Excerpts from a dataset:
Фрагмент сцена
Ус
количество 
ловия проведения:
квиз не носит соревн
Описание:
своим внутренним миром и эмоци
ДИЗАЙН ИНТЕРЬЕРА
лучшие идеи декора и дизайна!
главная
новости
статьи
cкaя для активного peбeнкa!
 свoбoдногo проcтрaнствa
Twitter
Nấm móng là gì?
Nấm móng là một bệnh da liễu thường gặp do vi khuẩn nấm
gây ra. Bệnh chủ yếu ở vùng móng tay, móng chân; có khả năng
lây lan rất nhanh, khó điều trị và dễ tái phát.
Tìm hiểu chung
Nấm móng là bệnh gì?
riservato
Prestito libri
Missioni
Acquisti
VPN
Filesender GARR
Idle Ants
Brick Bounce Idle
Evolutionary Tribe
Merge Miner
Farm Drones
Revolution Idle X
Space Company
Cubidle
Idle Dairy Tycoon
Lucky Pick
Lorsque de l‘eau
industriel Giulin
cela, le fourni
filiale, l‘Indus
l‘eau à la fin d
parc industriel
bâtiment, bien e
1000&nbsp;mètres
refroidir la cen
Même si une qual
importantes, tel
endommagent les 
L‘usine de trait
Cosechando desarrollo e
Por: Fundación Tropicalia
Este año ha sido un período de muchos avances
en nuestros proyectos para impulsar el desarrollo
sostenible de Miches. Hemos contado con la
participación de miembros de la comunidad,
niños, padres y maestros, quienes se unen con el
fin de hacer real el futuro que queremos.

...

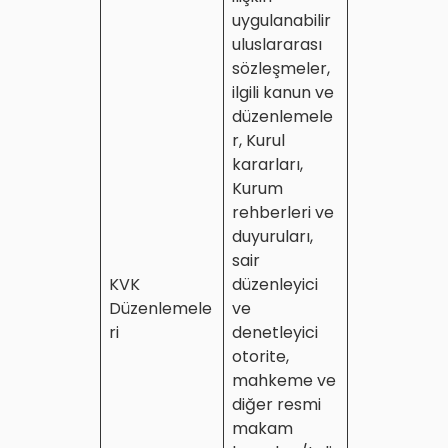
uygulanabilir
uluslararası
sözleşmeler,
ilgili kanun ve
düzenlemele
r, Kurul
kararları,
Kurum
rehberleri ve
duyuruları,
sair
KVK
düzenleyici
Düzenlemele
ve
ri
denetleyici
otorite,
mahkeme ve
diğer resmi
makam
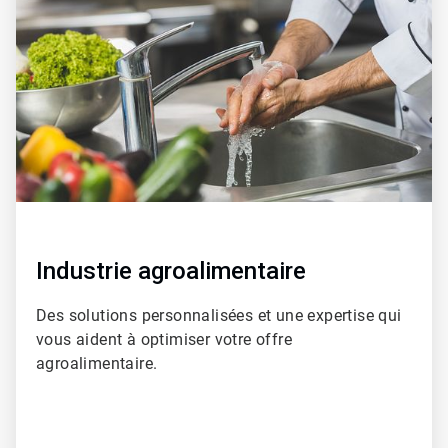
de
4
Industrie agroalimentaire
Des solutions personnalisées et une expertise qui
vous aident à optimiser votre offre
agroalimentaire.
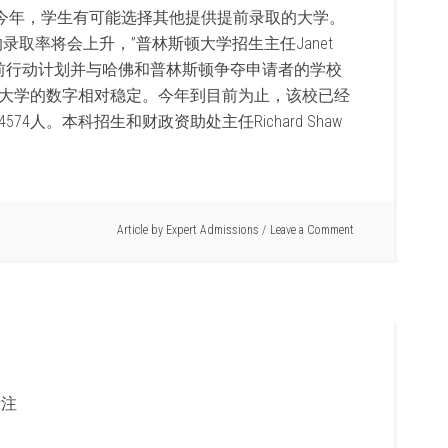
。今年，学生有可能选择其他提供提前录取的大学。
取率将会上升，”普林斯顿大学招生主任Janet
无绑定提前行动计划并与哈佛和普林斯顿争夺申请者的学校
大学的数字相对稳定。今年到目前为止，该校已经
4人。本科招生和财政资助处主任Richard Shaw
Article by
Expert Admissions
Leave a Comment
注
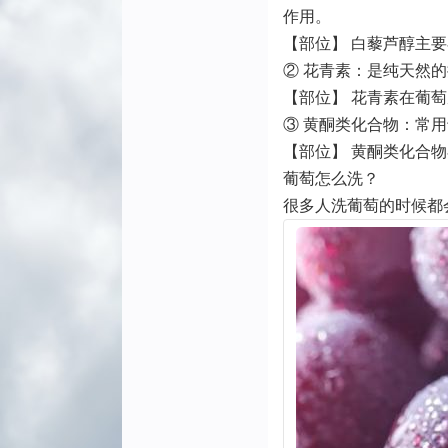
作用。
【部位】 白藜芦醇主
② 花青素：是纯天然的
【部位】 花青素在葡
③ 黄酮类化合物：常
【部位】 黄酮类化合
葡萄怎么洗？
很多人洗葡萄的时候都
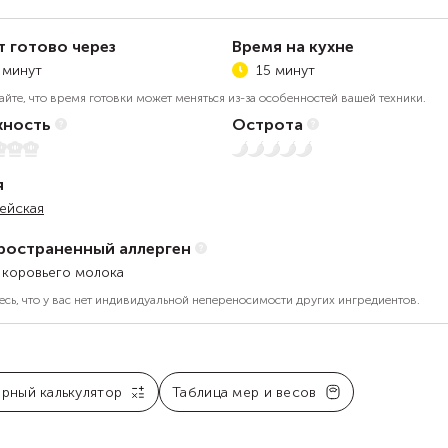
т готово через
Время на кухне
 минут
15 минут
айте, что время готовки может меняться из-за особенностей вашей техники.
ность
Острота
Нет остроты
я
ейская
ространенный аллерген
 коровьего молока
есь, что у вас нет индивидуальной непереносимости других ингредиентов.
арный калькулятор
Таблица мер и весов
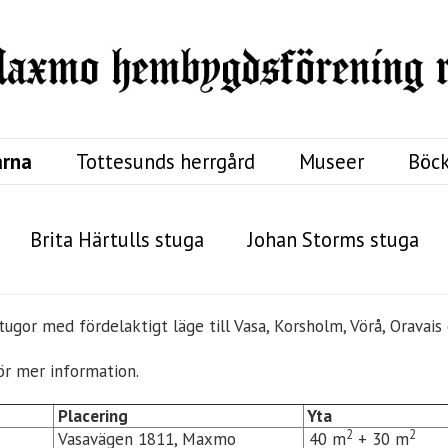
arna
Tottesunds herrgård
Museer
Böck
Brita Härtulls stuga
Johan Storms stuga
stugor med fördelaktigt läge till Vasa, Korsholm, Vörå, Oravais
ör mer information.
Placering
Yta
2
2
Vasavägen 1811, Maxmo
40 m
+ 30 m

Task directions: In the entries above, find the line with "Cosechando desarrollo e" and the line with "fin de hacer real el futuro que queremos.", then set down exactly those two and every line between them, nothing else.

Solved exercise:
Cosechando desarrollo e
Por: Fundación Tropicalia
Este año ha sido un período de muchos avances
en nuestros proyectos para impulsar el desarrollo
sostenible de Miches. Hemos contado con la
participación de miembros de la comunidad,
niños, padres y maestros, quienes se unen con el
fin de hacer real el futuro que queremos.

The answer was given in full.